» THE REQUEST
Please find every line in the data below that contains the string "yellow" and copy each one. Matching is case-sensitive.

Dataset entries
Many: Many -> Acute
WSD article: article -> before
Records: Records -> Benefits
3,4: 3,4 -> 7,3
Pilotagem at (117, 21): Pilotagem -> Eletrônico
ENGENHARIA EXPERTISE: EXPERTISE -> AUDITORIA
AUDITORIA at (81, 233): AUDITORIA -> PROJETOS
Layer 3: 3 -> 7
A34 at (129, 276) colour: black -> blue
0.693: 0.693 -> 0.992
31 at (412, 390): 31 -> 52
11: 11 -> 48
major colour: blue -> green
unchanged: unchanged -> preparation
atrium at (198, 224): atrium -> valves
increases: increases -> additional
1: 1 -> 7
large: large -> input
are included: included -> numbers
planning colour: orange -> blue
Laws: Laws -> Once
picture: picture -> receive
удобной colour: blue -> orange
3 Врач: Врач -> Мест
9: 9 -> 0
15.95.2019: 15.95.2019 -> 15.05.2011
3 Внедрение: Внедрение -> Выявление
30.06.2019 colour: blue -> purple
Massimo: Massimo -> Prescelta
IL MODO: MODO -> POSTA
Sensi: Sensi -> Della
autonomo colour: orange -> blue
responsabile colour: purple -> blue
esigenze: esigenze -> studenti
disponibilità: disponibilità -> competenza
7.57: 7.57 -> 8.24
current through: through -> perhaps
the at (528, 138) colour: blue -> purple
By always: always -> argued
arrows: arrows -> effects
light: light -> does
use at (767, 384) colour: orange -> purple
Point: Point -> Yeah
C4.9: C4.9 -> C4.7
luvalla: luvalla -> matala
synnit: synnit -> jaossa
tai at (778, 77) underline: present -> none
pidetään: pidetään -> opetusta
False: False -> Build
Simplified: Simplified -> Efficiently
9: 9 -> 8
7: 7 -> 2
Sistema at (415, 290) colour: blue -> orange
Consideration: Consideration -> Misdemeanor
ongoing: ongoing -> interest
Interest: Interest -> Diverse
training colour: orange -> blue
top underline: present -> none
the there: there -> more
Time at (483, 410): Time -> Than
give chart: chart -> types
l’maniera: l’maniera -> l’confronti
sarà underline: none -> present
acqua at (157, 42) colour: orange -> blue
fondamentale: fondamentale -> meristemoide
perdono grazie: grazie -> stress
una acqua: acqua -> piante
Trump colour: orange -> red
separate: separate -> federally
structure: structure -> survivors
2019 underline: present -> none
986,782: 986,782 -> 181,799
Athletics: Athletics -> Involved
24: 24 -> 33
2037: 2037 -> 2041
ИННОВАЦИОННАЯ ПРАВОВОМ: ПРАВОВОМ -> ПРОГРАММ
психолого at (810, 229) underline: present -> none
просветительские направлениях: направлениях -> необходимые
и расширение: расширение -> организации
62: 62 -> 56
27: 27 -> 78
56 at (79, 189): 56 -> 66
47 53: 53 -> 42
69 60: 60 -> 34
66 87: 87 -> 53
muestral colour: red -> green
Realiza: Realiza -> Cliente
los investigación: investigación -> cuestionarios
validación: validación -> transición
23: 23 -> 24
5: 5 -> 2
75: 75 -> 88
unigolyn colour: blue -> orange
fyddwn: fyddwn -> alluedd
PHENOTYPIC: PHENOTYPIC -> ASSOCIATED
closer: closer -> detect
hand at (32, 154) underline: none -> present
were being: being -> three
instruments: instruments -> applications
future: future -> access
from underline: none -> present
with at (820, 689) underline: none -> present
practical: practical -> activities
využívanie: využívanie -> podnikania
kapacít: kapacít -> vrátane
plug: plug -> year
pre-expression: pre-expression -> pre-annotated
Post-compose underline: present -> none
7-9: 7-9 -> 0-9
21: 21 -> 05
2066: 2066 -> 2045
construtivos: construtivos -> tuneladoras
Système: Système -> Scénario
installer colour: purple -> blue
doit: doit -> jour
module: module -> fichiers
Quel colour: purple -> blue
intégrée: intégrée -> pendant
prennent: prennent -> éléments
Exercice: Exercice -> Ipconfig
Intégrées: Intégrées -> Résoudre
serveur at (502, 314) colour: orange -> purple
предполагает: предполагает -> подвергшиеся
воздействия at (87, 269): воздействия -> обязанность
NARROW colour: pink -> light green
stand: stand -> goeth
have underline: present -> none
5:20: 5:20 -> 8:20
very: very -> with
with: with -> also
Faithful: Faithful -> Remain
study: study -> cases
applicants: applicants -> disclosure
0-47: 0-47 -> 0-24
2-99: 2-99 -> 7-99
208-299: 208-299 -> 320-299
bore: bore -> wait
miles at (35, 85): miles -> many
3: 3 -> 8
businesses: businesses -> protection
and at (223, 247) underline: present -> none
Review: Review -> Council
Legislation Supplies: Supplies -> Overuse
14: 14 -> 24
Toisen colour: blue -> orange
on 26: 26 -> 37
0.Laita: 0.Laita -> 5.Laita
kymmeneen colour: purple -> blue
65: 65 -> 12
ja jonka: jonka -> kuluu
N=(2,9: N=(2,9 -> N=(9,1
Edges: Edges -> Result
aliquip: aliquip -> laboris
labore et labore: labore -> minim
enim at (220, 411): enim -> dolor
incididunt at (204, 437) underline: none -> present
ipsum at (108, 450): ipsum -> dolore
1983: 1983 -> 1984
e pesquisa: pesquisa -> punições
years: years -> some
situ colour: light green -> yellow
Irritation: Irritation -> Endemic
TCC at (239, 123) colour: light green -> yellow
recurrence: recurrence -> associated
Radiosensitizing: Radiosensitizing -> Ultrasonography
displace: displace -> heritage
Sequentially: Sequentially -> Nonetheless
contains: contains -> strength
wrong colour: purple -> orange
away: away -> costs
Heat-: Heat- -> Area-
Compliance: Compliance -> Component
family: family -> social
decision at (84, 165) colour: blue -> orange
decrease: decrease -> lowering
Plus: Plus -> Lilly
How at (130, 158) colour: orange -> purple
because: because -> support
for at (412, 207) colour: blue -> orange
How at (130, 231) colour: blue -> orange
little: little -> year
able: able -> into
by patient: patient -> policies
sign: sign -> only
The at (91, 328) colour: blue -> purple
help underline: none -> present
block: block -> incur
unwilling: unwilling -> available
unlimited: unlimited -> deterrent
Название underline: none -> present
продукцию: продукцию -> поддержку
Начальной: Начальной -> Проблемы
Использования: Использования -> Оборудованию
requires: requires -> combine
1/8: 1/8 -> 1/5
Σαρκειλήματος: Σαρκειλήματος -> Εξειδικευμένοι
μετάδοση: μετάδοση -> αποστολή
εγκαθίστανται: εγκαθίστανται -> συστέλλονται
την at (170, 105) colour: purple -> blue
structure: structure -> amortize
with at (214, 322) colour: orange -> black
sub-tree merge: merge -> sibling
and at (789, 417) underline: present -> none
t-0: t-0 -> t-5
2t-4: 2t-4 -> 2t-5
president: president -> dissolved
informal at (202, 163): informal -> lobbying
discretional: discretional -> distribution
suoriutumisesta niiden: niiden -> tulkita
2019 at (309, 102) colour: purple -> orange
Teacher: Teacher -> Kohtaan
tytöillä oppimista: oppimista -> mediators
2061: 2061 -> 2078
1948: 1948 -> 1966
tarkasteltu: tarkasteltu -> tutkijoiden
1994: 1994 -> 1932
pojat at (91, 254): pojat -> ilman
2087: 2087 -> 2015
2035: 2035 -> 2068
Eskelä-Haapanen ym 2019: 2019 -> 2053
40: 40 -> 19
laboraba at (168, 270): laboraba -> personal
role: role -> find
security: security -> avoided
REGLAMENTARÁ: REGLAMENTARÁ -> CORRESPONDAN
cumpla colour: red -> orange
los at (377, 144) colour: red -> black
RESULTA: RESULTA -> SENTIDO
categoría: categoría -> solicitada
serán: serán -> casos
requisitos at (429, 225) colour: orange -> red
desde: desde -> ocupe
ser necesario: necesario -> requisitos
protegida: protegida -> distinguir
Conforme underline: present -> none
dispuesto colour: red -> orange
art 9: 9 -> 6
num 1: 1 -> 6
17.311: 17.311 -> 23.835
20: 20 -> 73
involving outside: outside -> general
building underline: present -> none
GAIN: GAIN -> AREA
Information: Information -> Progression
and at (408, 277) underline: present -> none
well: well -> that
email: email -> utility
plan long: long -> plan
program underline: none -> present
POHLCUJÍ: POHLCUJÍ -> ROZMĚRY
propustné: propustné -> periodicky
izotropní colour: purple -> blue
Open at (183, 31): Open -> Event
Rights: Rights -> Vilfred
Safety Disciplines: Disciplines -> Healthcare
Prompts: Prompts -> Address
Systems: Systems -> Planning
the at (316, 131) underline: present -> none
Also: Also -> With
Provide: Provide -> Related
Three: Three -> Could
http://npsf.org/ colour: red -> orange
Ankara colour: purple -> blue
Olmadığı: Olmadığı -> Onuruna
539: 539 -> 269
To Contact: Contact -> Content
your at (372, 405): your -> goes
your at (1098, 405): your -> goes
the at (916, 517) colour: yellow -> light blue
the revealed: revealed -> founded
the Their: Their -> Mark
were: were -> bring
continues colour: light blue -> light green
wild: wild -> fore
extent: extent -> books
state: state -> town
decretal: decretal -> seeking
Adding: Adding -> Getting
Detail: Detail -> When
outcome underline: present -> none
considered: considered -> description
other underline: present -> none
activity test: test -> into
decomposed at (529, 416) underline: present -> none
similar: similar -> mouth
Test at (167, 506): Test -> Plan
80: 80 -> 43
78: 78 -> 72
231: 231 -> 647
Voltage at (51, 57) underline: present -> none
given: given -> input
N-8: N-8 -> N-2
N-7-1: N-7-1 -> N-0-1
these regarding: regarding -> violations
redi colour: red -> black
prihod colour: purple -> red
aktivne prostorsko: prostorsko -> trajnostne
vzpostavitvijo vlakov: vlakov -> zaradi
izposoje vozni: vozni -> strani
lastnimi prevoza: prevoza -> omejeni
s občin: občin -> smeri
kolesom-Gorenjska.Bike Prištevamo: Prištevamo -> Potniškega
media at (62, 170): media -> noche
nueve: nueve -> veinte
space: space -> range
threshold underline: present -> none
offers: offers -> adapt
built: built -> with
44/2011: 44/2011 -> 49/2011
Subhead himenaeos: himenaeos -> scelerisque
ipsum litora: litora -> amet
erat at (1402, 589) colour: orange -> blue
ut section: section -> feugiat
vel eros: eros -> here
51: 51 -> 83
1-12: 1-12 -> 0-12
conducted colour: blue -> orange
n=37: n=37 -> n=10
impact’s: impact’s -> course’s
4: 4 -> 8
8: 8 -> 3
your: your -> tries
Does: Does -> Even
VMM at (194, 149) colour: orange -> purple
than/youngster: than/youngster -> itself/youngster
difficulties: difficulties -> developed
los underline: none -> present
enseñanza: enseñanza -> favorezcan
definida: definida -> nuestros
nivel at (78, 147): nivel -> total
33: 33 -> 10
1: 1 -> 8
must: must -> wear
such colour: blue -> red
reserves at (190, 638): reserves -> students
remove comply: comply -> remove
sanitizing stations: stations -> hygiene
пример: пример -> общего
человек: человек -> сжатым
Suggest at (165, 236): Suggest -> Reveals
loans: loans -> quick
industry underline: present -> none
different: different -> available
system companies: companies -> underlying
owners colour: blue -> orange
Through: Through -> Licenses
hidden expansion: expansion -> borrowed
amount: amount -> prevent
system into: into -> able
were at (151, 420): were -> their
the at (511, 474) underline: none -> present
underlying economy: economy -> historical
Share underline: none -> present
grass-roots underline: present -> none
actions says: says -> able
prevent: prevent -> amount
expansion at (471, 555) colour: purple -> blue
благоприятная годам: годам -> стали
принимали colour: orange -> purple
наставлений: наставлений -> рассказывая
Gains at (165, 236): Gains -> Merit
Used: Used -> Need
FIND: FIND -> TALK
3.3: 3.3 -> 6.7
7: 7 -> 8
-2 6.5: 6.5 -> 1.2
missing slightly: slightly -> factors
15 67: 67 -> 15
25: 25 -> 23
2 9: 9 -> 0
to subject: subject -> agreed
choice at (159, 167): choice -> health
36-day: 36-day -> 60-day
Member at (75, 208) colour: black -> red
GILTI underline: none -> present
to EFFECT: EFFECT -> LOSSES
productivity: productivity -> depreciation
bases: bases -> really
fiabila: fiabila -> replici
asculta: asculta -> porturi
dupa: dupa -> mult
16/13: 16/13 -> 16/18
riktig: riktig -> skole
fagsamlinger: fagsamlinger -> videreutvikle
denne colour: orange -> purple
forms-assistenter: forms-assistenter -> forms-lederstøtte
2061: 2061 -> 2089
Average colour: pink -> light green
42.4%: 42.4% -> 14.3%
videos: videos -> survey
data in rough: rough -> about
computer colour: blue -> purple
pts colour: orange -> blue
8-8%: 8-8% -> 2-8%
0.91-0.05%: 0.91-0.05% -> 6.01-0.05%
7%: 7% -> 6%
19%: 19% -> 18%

» THE RESPONSE
situ colour: light green -> yellow
TCC at (239, 123) colour: light green -> yellow
the at (916, 517) colour: yellow -> light blue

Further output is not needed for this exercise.